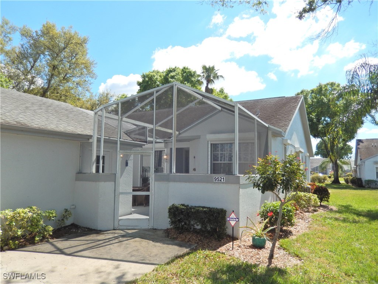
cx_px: 189
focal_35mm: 25
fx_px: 273
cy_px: 142
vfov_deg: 54.9
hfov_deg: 69.4
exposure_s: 1/1000
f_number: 3.4
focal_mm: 4.5
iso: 125
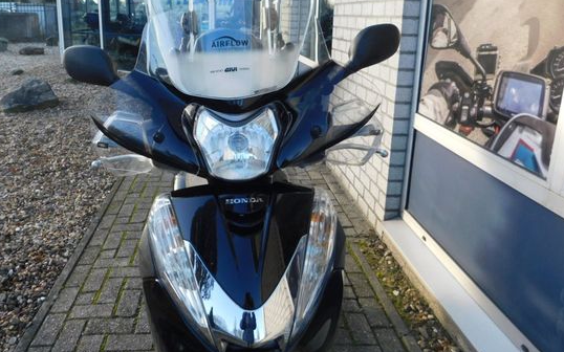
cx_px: 235
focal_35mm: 29
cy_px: 122
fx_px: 446
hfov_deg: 64.2
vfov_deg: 42.6
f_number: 3
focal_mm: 4
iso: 125
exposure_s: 1/200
════════════════════
TRY IT -
Repeat every entry above exactly; images stay out of the copy.

SOLUTION FOR THIS EXERCISE -
cx_px: 189
focal_35mm: 25
fx_px: 273
cy_px: 142
vfov_deg: 54.9
hfov_deg: 69.4
exposure_s: 1/1000
f_number: 3.4
focal_mm: 4.5
iso: 125
cx_px: 235
focal_35mm: 29
cy_px: 122
fx_px: 446
hfov_deg: 64.2
vfov_deg: 42.6
f_number: 3
focal_mm: 4
iso: 125
exposure_s: 1/200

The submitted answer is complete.